(Reuters) — General Motors Co. does not plan more employee dismissals relating to the company's handling of a defective ignition switch linked to at least 13 deaths, CEO Mary Barra said Tuesday.
"We feel we've taken the appropriate actions as it relates to the ignition switch recall," Ms. Barra told reporters ahead of an annual shareholders meeting, when asked whether GM would dismiss or discipline any more staff for the company's poor handling of the faulty part.
Since early this year, the Detroit automaker has been enveloped in a scandal over why it took more than a decade to begin recalling low-cost Chevrolet Cobalts, Saturn Ions and other cars with ignition-switch problems that were causing them to stall during operation.
When those engines stalled, air bags failed to deploy during crashes — some of them fatal — and drivers struggled to control their vehicles as power steering and brake systems malfunctioned.
GM fired 15 employees last week and another five were disciplined due to their handling of the switch recall. The company announced the departures along with the results of an internal probe.
Speaking to just 29 shareholders at the company's headquarters on Tuesday, Ms. Barra reiterated that GM would announce "a few more recalls" in the near term.
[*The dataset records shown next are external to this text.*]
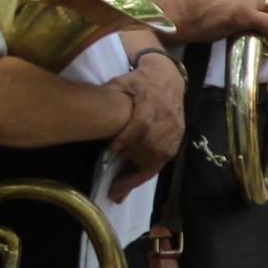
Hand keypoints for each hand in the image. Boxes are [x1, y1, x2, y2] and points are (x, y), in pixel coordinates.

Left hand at [103, 56, 185, 194]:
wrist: (168, 78)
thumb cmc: (139, 81)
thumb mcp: (120, 83)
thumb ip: (108, 99)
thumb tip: (90, 116)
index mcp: (152, 101)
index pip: (142, 123)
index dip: (128, 137)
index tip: (113, 149)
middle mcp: (167, 120)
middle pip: (151, 147)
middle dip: (131, 167)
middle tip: (113, 185)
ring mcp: (174, 132)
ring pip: (157, 159)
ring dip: (137, 175)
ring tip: (119, 189)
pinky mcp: (177, 140)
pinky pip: (162, 161)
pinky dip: (146, 172)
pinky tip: (131, 182)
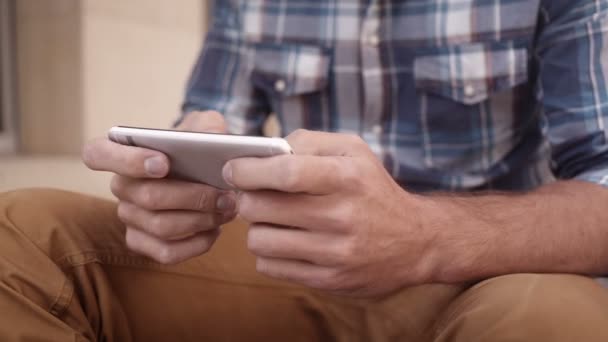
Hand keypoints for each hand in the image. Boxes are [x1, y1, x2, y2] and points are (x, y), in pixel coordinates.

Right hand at [83, 111, 236, 263]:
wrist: (206, 173)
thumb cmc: (197, 147)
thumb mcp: (204, 127)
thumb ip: (208, 125)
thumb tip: (212, 136)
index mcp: (122, 151)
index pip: (97, 154)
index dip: (127, 161)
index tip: (164, 163)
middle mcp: (120, 186)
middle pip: (148, 197)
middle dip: (193, 197)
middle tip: (225, 195)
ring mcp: (128, 217)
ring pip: (161, 227)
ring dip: (201, 220)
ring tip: (227, 210)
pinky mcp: (141, 242)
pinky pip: (166, 252)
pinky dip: (197, 243)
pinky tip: (215, 230)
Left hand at [223, 130, 437, 296]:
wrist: (416, 241)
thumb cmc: (373, 189)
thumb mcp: (354, 151)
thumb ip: (308, 141)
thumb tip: (264, 151)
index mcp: (347, 177)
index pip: (286, 172)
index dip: (248, 170)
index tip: (231, 169)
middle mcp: (342, 216)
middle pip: (262, 207)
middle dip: (247, 198)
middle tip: (252, 194)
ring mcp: (335, 253)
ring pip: (260, 241)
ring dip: (256, 227)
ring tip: (271, 219)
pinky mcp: (329, 280)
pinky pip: (271, 267)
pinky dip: (268, 253)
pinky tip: (285, 241)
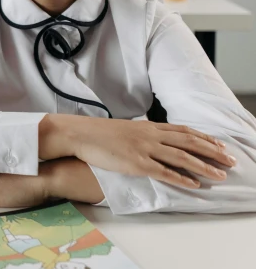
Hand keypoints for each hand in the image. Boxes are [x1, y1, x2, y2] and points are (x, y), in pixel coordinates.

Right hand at [40, 114, 237, 188]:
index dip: (204, 137)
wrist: (79, 134)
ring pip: (182, 157)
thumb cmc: (97, 133)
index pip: (183, 130)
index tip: (219, 144)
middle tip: (230, 159)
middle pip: (189, 142)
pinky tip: (193, 184)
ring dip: (203, 167)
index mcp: (147, 126)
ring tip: (220, 175)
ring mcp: (144, 149)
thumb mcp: (124, 129)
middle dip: (212, 151)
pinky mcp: (136, 163)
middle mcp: (150, 135)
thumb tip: (150, 138)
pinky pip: (164, 172)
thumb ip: (140, 133)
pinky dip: (181, 178)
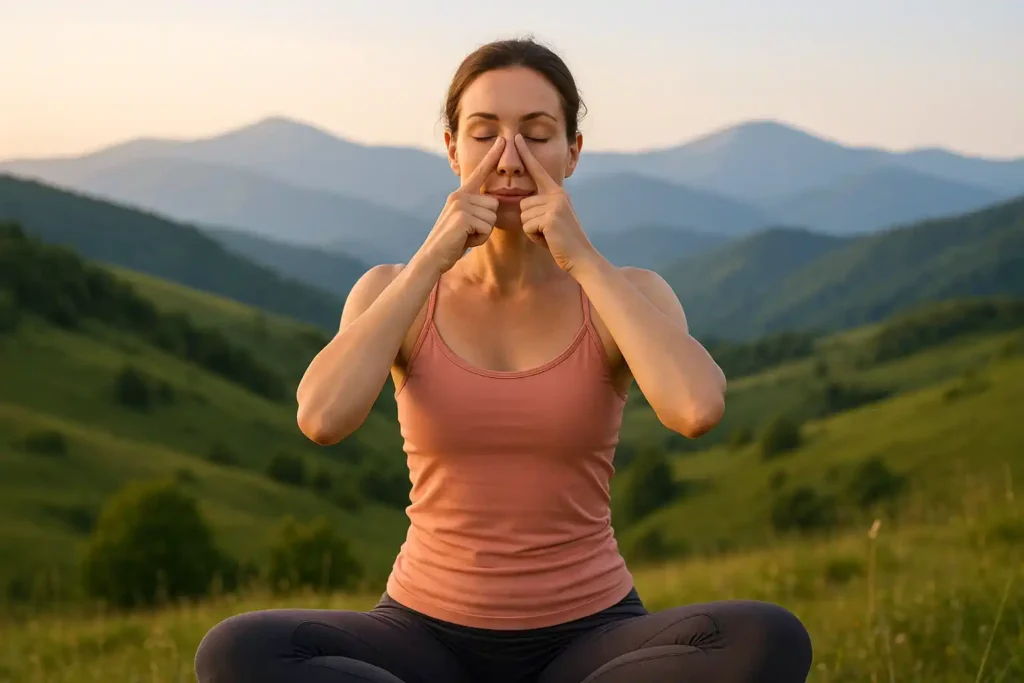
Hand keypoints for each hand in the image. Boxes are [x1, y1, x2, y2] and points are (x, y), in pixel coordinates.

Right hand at [412, 137, 503, 275]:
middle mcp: (459, 195)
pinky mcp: (462, 217)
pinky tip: (465, 240)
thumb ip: (475, 209)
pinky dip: (479, 238)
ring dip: (483, 232)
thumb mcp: (464, 220)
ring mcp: (460, 205)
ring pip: (492, 217)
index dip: (492, 156)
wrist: (432, 257)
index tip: (503, 141)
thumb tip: (493, 202)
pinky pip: (487, 227)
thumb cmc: (452, 242)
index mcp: (460, 194)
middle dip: (486, 223)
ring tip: (465, 236)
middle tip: (468, 232)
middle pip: (494, 204)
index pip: (480, 172)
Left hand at [516, 134, 597, 273]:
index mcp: (556, 192)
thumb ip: (540, 207)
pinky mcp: (550, 217)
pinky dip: (534, 236)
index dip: (526, 154)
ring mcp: (554, 204)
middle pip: (523, 203)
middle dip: (530, 222)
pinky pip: (527, 225)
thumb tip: (523, 204)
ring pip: (524, 215)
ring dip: (532, 230)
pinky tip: (548, 239)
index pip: (538, 170)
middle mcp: (556, 194)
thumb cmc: (562, 242)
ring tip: (549, 235)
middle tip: (548, 231)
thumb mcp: (551, 219)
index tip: (516, 138)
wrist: (580, 257)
Chairman Tim Solso said the board of directors had complete confidence in Ms. Barra and her team to lead the company.
No shareholder brought up the recall during the question and answer portion of the meeting, which lasted about 20 minutes.
The company has said all recalls so far this year would cost it $1.7 billion. GM previously said an immaterial amount of additional costs would be accounted for in the second quarter.
Ms. Barra said the report on the internal investigation would be a fulcrum for change.
"It's not about putting behind us, it's about using the learnings and the failing that we had, to make sure that we improve the whole development process and the culture, which we're continuing to work on," she said.
The company has said it will set up a fund to compensate victims and the families of victims of crashes that were linked to the faulty switches. Fund administrator Kenneth Feinberg will determine the number of deaths linked to the switches and the amount of compensation.
Ms. Barra said on Tuesday the GM will have a better feel for the financial impact of the fund once Mr. Feinberg has set the parameters and the company could have an estimate at the end of the month.
Ms. Barra said last week that of the 15 dismissed, "some were removed because of what we consider misconduct or incompetence. Others have been relieved because they simply didn't do enough."
GM still faces probes by the U.S. Congress, U.S. Department of Justice and other federal and state agencies into why it did not announce vehicle recalls to fix the problem until this past February.